IO Scheduler deadline   : deadline
Number of schedulable requests  : 2048
Maximum amount of read ahead data  :4096


In addition to the above, the following BeeGFS specific tuning options were used

beegfs-meta.conf

connMaxInternodeNum           = 96
logLevel                      = 3
tuneNumWorkers                = 4
tuneTargetChooser             = roundrobin
tuneUsePerUserMsgQueues       = true

beegfs-storage.conf

connMaxInternodeNum           = 32
tuneBindToNumaZone            =
tuneFileReadAheadSize         = 0m
tuneFileReadAheadTriggerSize = 4m
tuneFileReadSize              = 1M
tuneFileWriteSize             = 1M
tuneFileWriteSyncSize         = 0m
tuneNumWorkers                = 10
tuneUsePerTargetWorkers       = true
tuneUsePerUserMsgQueues       = true
tuneWorkerBufSize             = 4m

beegfs-client.conf

connRDMABufSize = 524288
connRDMABufNum = 4

Additionally, the ME5084s were initialized with a chunksize of 128k.

Conclusion and Future Work

This blog presents the performance characteristics of the Dell Validated Design for HPC High Capacity BeeGFS Storage with 16G hardware. This DVD provides a peak performance of 34.6 GB/s for reads and 31.9 GB/s for writes using the IOZone sequential benchmark.

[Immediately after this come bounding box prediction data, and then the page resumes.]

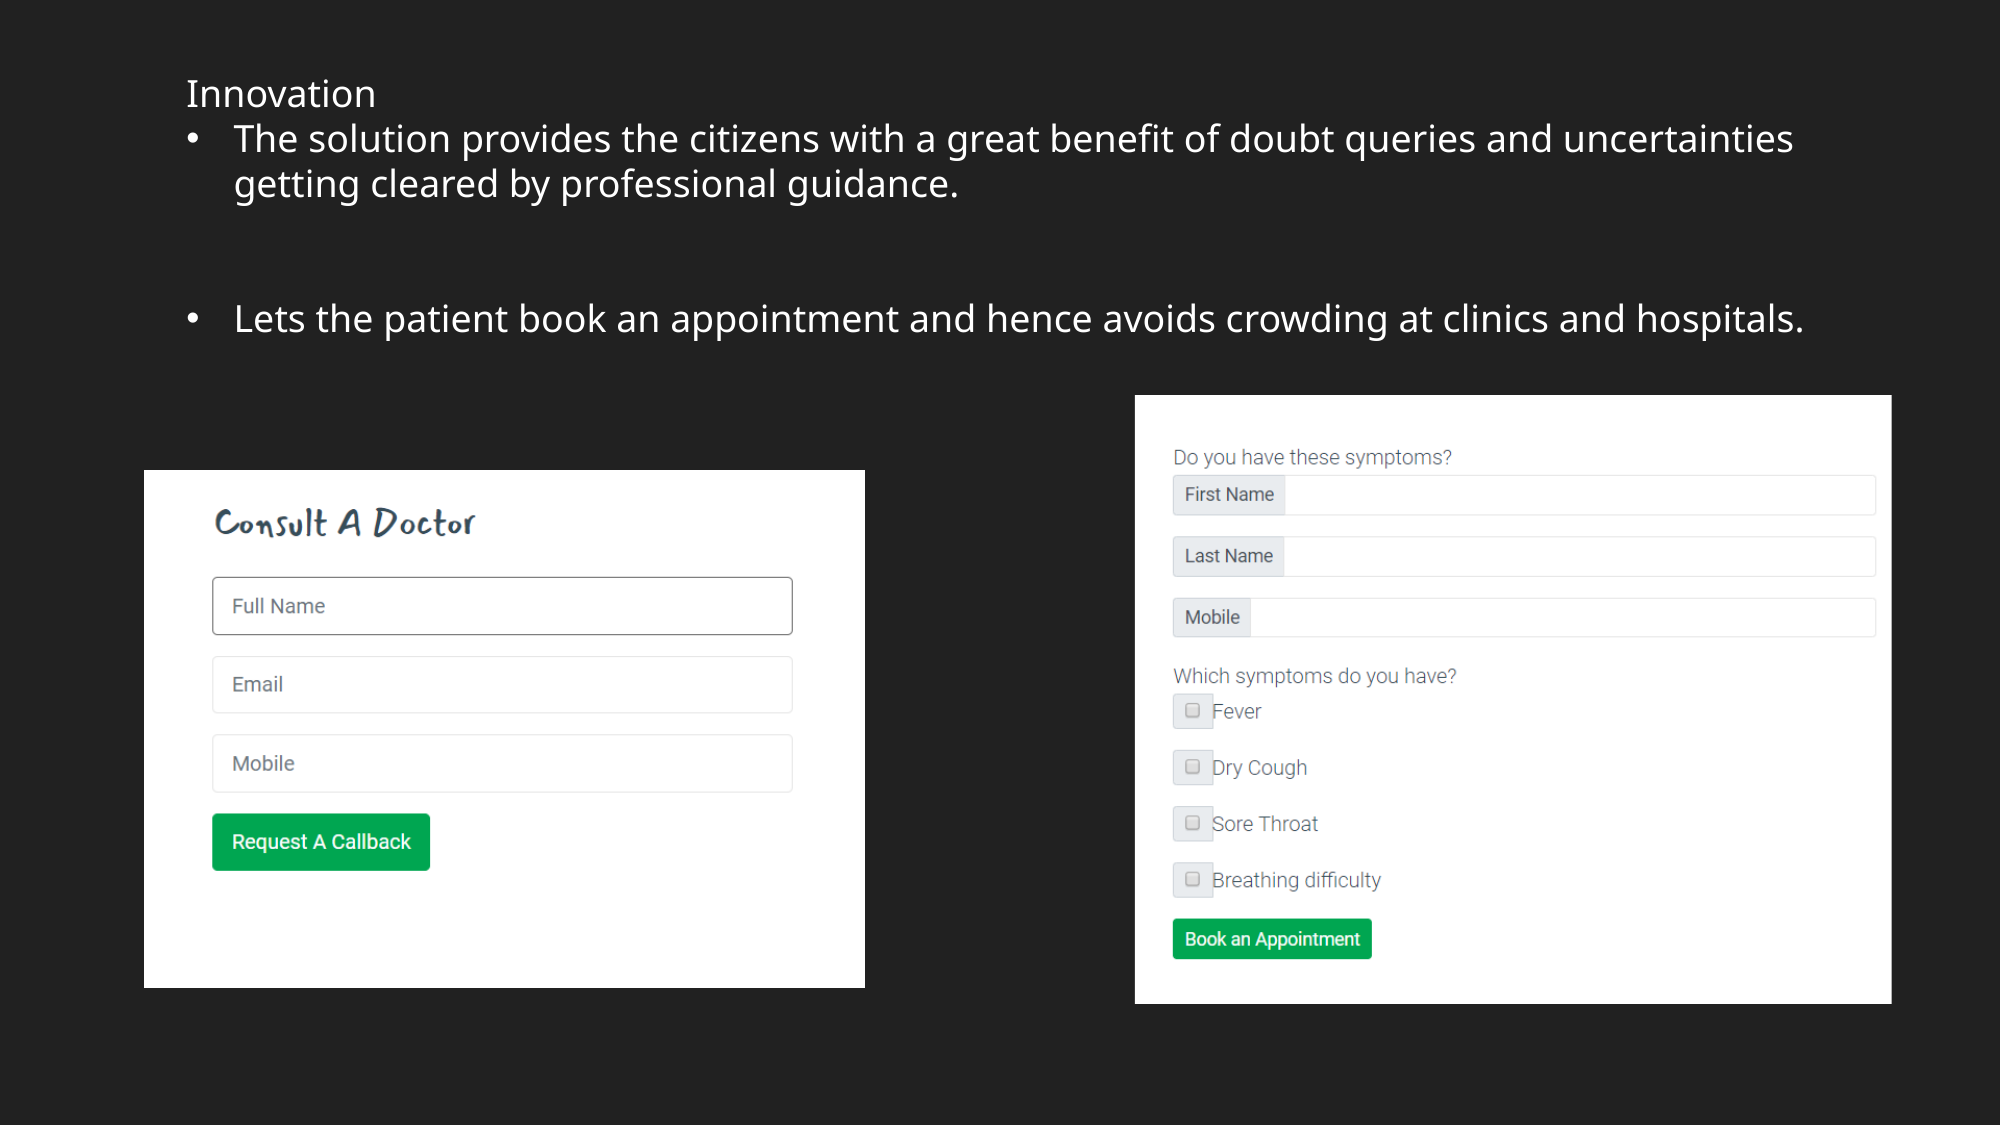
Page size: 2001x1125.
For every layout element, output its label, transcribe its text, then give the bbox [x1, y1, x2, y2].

picture [143, 470, 866, 988]
picture [1134, 395, 1892, 1004]
text_box Innovation The solution provides the citizens with a great benefit of doubt queries and uncertainties getting cleared by professional guidance. Lets the patient book an appointment and hence avoids crowding at clinics and hospitals. [171, 62, 1892, 348]
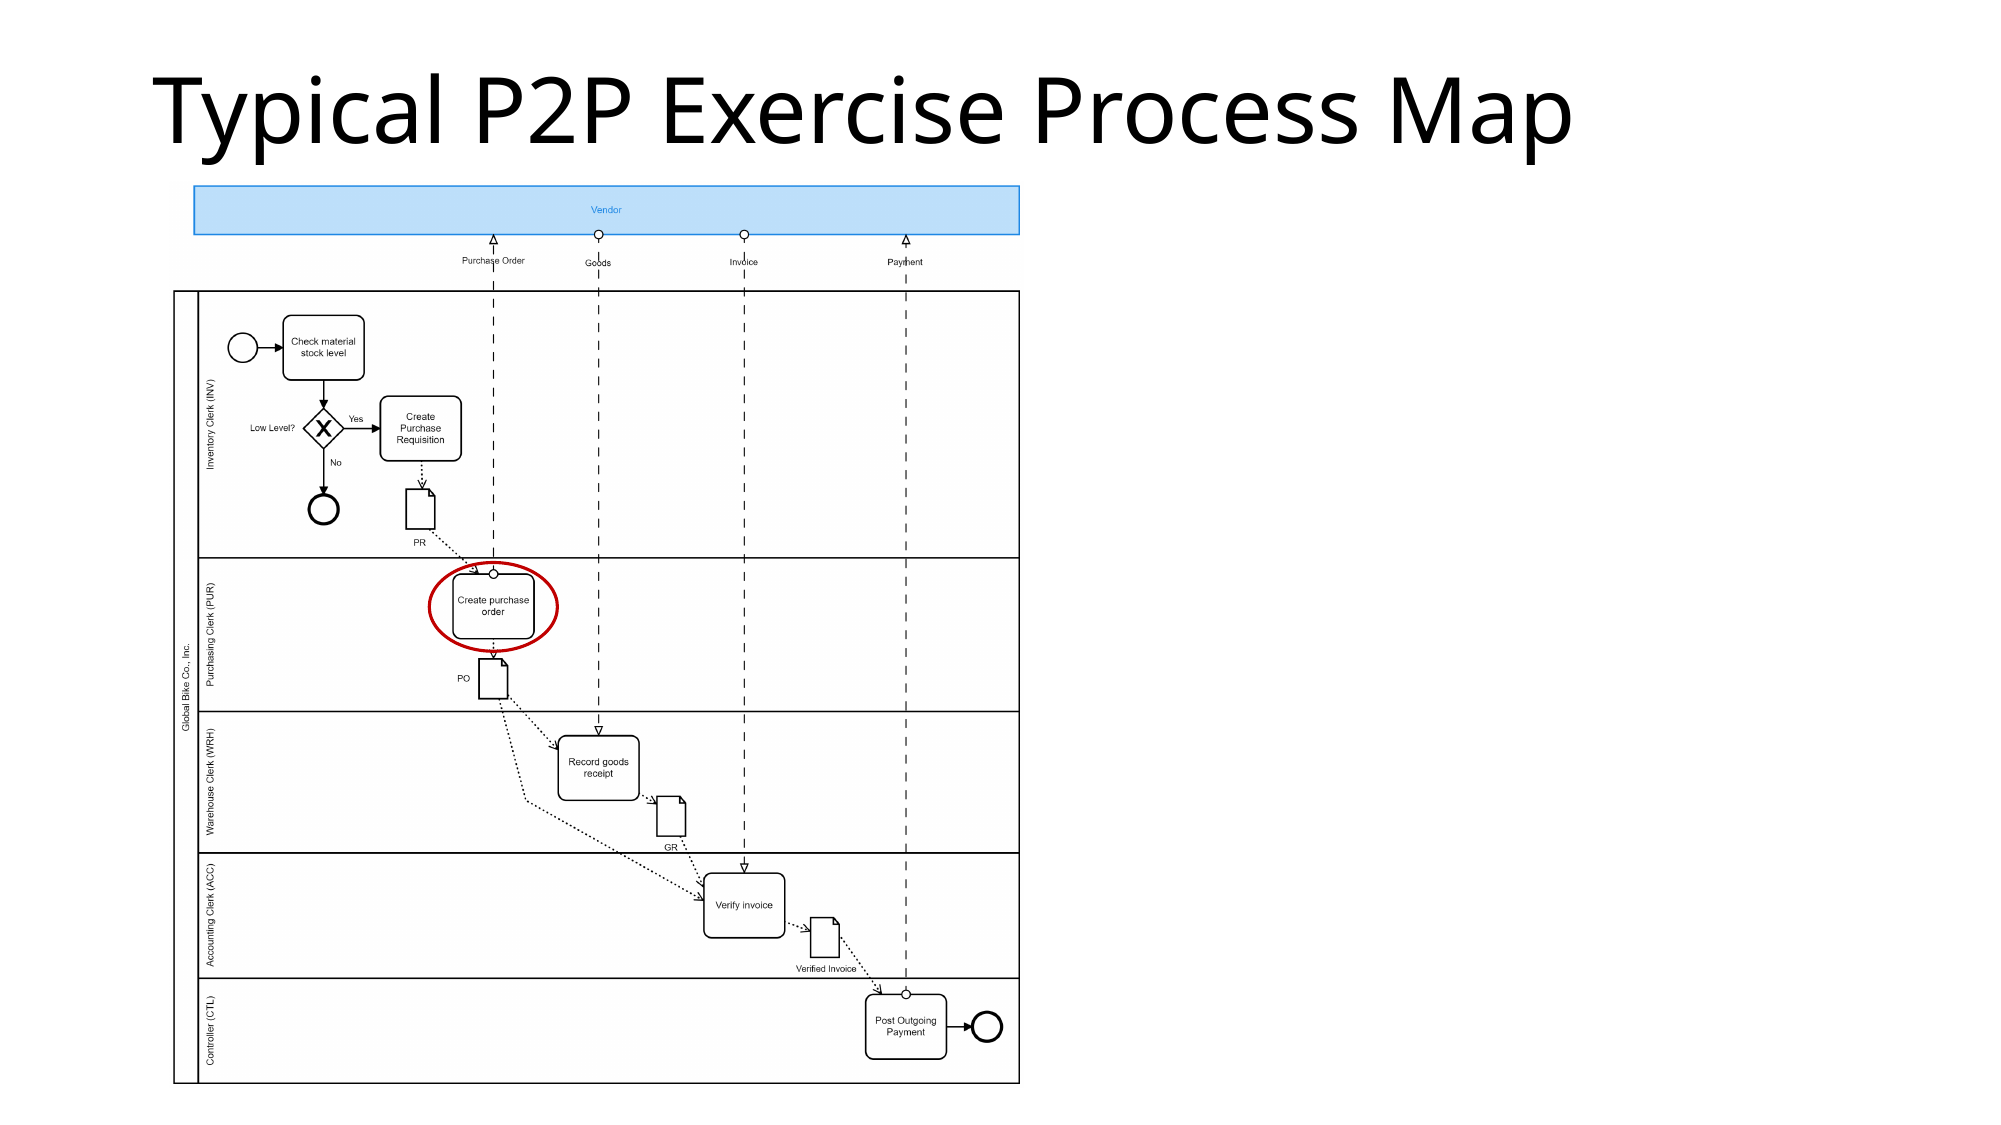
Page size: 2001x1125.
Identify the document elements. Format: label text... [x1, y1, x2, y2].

title Typical P2P Exercise Process Map [137, 59, 1863, 278]
picture [169, 181, 1024, 1088]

Major improvements have been made in this release to security, high-availability, deployment, and telemetry monitoring.In future projects, we will evaluate other benchmarks including MDTest, IOZone random (random IOP/s), IOR N to 1 (N threads to a single file), NetBench (clients to servers, omitting ME5 devices), and StorageBench (servers to disks directly, omitting network).